What is data wrangling?

Data wrangling is the process of preparing data for analysis or computation. It includes transforming data into various formats and statistical derivations, cleaning data to account for missing observations, clumsy data types, or outright errors, and arranging data into workable categorized data sets.

When should data be cleaned?

Anyone working with data knows it needs to be cleaned many times along the data pipeline. After data is collected, it must be wrangled before it is stored. When it is taken from storage, it has to be wrangled before it can be input into analytical processes. When data plans change, stored data need to be wrangled to accommodate changes in selected variables, categorization, and record ranges. Sometimes data need to be tidied, this requires wrangling. When models are constructed, data requirements change and data need to be wrangled again. Data need to be wrangled when models are revisited and rerun because questions change and inputs change. Presenting your results also involves wrangling the data. A recent survey of data scientists revealed data scientists spend roughly 80% of their time preparing data; 60% of time is spent wrangling data and 20% is spent collecting data.

What kind of applications should be used to clean data?

Most people are familiar with Microsoft Excel and its open source competitors. Excel is a great example of a data wrangling tool because it is very visual.

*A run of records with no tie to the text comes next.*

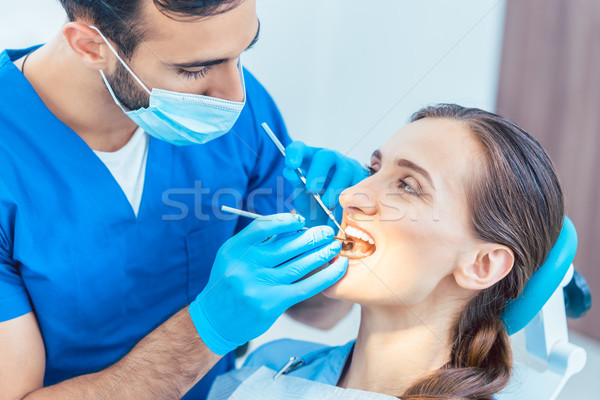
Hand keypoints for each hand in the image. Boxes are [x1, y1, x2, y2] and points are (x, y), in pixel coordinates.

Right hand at [188, 213, 347, 354]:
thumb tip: (294, 221)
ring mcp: (259, 286)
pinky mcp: (273, 304)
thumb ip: (260, 240)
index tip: (301, 221)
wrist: (216, 320)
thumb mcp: (235, 256)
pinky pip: (306, 286)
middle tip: (327, 232)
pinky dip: (326, 275)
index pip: (263, 227)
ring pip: (300, 265)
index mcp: (234, 249)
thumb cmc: (229, 283)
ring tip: (334, 247)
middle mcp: (245, 266)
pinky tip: (339, 267)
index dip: (286, 221)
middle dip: (312, 237)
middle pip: (287, 246)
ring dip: (322, 253)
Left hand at [283, 141, 367, 228]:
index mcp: (309, 159)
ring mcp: (347, 166)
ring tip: (327, 205)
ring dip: (334, 189)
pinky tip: (345, 206)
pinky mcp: (361, 177)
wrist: (332, 217)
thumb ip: (296, 183)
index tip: (291, 165)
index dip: (295, 153)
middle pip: (325, 156)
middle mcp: (328, 158)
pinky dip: (351, 196)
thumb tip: (290, 171)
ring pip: (344, 170)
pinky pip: (359, 184)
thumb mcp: (301, 195)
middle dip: (318, 173)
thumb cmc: (313, 203)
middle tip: (312, 189)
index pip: (299, 148)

You can see easily what you are working with when you're wrangling data with a spreadsheet. Spreadsheet applications, however, have a lot of limitations. In Excel, for example, the records in an open sheet are limited to ~ 1,000,000, while available columns are limited to ~ 16,000. This may not seem restrictive, but in the context of even trade data, not to mention big data, it is. See here for a more complete list of excel limitations. Spreadsheets also rely on minimal macro technologies for scripting and are therefore not very efficient data wrangling workhorses.

Programming languages, and the data-focused packages constructed in them, are better for wrangling data. In data science, two main programming languages are used to wrangle data. These are python and S (through the R implementation). While the two languages have many differences, they both share popularity among data scientists that transforms directly into large numbers of workable packages. These packages can be harnessed in concordance with hardware adjustments to facilitate working with big data sets, those data sets with more than a billion records. There are also many software packages that can be used in data science. Wikipedia provides a few in this list.